#### What the task requires
What lines of the data below include the word "action"? Report them by copying each.

#### Entries supplied
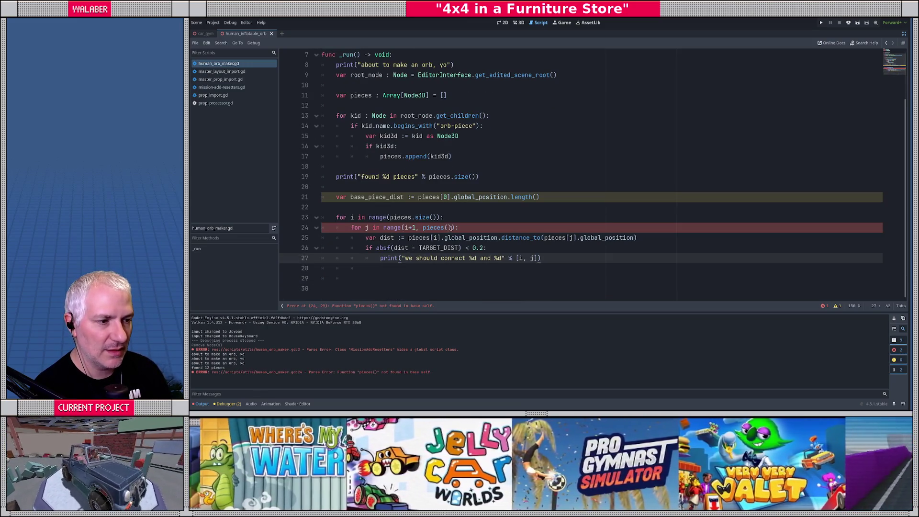
Change the inner loop's pieces() to pieces.size() and save.
{"action": "left_click", "coordinate": [450, 228]}
{"action": "key", "text": "BackSpace"}
{"action": "key", "text": "BackSpace"}
{"action": "key", "text": "Delete"}
{"action": "type", "text": ".size"}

#### Answer to the exercise
{"action": "left_click", "coordinate": [450, 228]}
{"action": "key", "text": "BackSpace"}
{"action": "key", "text": "BackSpace"}
{"action": "key", "text": "Delete"}
{"action": "type", "text": ".size"}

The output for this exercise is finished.